Republican obstruction to broader immigration reforms and legal immigration dampens our economic potential.
While most of the immigration policy focus is on the southern border, there is an urgent need for pro-immigrant policies to bolster our economy now and in the future – including new legal immigration pathways and legalizing the long-settled undocumented population. Once again, Republicans are blocking the solutions and larger overhaul we need, while reminding us of the economic costs and consequences of GOP nativism in Florida:
- As Ron Brownstein writes in a must-read CNN column, “it remains a paradox that the nation is straining to keep out migrants looking to work even as employers say the shortage of workers is preventing them from filling millions of jobs. That worker shortfall has also emerged as a key factor driving persistent inflation and higher interest rates.”
- In Bloomberg Opinion, columnist and professor Amanda Little writes, “Want Lower Food Prices? Ease the Crackdown on Immigration,” noting: “Rather than making life even harder for the undocumented workers who play a critical role in our food economy, our lawmakers should be guaranteeing their safety. They should make it easier for farm laborers and their advocates to stave off human rights abuses while ensuring the security of our food supply. The upshot is this: Our definition of ‘sustainable agriculture’ should include fair and reasonable immigration laws that support a more secure food supply for our future.”

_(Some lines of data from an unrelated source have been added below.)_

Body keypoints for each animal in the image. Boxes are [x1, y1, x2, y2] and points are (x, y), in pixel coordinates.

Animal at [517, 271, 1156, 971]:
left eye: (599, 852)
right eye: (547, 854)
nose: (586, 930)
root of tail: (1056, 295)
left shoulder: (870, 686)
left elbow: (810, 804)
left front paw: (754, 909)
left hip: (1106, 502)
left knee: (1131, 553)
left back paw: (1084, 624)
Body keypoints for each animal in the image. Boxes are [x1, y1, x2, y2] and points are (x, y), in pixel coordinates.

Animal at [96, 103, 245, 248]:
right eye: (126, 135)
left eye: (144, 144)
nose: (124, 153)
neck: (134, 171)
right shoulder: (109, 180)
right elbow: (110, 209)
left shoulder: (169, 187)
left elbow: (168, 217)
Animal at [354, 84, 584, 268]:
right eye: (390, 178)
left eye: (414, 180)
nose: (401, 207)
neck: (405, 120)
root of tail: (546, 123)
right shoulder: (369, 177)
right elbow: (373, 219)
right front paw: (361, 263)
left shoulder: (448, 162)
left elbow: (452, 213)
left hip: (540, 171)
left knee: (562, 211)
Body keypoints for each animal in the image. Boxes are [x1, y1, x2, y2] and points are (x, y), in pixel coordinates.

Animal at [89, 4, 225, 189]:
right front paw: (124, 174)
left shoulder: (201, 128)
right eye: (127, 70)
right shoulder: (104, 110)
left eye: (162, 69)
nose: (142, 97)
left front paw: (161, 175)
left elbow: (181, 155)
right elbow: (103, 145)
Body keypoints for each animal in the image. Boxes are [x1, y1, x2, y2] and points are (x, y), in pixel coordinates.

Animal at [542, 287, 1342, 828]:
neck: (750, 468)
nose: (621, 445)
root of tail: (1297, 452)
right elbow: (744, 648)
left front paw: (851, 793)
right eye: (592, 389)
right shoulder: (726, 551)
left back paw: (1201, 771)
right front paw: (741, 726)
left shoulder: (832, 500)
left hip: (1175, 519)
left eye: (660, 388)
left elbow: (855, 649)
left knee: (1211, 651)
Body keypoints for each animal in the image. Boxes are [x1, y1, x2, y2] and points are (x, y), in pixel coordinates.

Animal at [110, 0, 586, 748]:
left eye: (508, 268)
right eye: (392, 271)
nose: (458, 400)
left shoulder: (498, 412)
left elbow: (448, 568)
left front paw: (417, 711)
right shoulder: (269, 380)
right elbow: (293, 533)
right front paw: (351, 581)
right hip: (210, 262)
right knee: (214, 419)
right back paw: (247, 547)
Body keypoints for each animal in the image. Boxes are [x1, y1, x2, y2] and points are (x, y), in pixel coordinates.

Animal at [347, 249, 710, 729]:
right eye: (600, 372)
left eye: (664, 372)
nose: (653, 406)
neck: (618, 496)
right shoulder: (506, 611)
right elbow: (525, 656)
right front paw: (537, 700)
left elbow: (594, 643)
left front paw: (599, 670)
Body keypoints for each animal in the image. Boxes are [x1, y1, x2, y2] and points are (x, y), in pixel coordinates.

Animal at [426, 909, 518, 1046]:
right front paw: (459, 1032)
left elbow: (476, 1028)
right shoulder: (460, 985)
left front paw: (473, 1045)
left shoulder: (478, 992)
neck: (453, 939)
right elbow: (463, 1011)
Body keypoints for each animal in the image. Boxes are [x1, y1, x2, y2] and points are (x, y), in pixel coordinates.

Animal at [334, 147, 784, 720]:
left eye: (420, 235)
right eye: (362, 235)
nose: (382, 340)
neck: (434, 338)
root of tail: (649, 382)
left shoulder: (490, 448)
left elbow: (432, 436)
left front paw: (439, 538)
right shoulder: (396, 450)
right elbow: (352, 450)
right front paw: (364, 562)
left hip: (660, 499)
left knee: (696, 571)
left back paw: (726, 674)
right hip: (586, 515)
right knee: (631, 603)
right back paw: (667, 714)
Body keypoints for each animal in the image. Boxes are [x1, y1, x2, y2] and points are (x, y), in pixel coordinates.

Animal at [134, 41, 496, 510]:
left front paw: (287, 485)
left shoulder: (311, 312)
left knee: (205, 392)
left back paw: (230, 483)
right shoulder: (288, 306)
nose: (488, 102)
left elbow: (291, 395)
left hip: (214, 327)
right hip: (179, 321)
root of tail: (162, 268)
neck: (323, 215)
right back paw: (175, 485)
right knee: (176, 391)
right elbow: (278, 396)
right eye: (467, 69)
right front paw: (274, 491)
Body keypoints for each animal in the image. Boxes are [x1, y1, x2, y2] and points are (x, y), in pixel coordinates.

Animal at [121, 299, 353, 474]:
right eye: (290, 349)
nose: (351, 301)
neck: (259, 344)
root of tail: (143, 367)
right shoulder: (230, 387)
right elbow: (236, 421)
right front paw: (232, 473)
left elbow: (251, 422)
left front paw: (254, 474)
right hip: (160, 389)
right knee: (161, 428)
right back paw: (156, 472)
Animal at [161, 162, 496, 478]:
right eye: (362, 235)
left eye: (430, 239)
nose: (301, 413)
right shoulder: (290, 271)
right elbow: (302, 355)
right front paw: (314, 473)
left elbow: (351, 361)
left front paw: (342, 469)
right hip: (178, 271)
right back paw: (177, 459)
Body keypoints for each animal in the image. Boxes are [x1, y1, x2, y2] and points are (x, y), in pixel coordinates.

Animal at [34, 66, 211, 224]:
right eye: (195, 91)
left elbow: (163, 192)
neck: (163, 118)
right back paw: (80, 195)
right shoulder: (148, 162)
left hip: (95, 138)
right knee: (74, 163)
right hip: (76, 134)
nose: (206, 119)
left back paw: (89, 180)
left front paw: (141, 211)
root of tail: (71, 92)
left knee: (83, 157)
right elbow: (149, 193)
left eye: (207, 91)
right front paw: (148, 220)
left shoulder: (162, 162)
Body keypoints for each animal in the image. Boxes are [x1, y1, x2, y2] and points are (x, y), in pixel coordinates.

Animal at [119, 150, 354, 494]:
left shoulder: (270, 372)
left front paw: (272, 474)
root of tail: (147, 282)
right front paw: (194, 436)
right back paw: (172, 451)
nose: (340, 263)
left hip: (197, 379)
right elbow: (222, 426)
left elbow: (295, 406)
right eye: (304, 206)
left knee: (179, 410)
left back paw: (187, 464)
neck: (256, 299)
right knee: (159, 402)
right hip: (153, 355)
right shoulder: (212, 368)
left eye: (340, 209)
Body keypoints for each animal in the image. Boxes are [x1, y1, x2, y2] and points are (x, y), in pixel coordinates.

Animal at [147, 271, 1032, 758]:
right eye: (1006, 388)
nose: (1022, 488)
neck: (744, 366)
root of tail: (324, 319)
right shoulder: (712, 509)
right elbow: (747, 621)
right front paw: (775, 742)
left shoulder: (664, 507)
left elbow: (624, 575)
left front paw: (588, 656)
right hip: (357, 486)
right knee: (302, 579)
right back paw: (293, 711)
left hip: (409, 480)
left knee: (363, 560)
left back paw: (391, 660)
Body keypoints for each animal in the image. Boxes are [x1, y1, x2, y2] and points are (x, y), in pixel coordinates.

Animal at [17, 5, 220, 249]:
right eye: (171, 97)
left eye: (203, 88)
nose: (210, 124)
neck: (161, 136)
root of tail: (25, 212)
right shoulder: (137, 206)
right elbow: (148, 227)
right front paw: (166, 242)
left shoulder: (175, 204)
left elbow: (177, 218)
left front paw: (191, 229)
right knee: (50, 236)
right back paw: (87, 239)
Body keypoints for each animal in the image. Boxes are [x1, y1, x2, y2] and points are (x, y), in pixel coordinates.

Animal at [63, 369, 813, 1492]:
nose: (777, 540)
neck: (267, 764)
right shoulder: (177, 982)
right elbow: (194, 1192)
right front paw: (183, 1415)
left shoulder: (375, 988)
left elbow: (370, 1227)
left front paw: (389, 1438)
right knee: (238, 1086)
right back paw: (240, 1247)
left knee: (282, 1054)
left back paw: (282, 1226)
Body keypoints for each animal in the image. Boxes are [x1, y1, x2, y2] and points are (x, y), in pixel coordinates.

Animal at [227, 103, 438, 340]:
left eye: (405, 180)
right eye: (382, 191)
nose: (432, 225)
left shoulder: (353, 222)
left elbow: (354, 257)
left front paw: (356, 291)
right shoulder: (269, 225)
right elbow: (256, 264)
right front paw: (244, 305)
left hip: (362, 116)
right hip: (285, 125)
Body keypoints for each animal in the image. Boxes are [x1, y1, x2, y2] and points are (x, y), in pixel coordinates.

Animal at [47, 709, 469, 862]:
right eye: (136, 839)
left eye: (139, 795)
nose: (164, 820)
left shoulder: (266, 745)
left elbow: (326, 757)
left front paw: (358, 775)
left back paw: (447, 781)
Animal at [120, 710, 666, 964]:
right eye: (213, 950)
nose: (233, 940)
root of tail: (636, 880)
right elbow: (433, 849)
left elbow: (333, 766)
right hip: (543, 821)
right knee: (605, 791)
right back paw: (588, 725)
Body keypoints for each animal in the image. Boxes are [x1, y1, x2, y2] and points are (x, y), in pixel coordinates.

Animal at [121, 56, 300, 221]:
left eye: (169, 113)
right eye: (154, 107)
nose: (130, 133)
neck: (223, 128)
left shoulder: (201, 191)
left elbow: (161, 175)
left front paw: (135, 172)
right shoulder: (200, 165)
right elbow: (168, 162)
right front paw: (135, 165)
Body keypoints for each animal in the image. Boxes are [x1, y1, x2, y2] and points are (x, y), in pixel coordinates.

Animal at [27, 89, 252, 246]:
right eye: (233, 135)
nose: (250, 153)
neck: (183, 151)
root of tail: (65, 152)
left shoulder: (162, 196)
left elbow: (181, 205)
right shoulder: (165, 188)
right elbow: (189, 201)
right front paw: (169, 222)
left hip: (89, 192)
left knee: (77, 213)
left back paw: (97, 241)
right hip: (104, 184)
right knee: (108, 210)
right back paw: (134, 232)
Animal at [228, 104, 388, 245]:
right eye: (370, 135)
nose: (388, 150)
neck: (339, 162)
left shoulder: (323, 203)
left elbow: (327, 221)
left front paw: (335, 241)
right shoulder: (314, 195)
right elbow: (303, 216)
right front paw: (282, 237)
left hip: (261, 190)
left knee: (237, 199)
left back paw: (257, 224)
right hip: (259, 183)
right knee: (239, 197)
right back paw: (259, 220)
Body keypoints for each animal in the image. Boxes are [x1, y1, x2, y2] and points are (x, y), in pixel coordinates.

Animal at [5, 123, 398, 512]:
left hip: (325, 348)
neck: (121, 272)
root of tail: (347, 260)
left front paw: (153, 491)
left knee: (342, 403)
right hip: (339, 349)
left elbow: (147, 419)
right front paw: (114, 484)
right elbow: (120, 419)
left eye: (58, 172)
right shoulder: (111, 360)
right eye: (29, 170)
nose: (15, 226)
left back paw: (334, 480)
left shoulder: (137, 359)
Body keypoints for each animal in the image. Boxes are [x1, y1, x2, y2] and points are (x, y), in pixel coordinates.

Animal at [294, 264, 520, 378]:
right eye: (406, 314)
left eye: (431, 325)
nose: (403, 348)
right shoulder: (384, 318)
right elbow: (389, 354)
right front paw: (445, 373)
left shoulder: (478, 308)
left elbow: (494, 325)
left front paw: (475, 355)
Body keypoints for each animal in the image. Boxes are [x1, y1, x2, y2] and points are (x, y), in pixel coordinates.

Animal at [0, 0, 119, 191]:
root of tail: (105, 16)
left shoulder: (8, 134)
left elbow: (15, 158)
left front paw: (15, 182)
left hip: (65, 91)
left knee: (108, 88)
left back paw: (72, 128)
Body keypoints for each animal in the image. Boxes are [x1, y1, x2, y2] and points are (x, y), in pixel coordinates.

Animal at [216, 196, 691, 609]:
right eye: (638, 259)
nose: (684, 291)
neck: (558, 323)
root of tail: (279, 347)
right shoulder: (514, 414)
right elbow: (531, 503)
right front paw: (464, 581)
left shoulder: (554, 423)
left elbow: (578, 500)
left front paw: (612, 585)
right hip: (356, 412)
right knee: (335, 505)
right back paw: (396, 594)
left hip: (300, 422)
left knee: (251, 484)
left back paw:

- Meanwhile, we are seeing a real-time case study in the costs and consequences of Republicans’ vision in Florida, where the state passed harsh anti-immigrant legislation driven by Ron DeSantis primary concerns and despite the self-inflicted economic harm to the state. Even in advance of the laws going into full effect, the state is seeing worker shortfalls and industry concerns in key sectors such as agriculture and construction. As CBS Miami captured in a recent headline, “On new Fla. immigration law, S. Florida farmer warns, ‘Get ready to pay more at grocery store.”
Conclusion
Our immigration system is not working and it is hurting everyone that has a stake in it: from long settled undocumented workers, to new asylum seekers, to farmers, growers and cities desperate for labor. What will it take for the GOP to abandon their strategy of using this issue as red meat for the MAGA base? When will it be enough?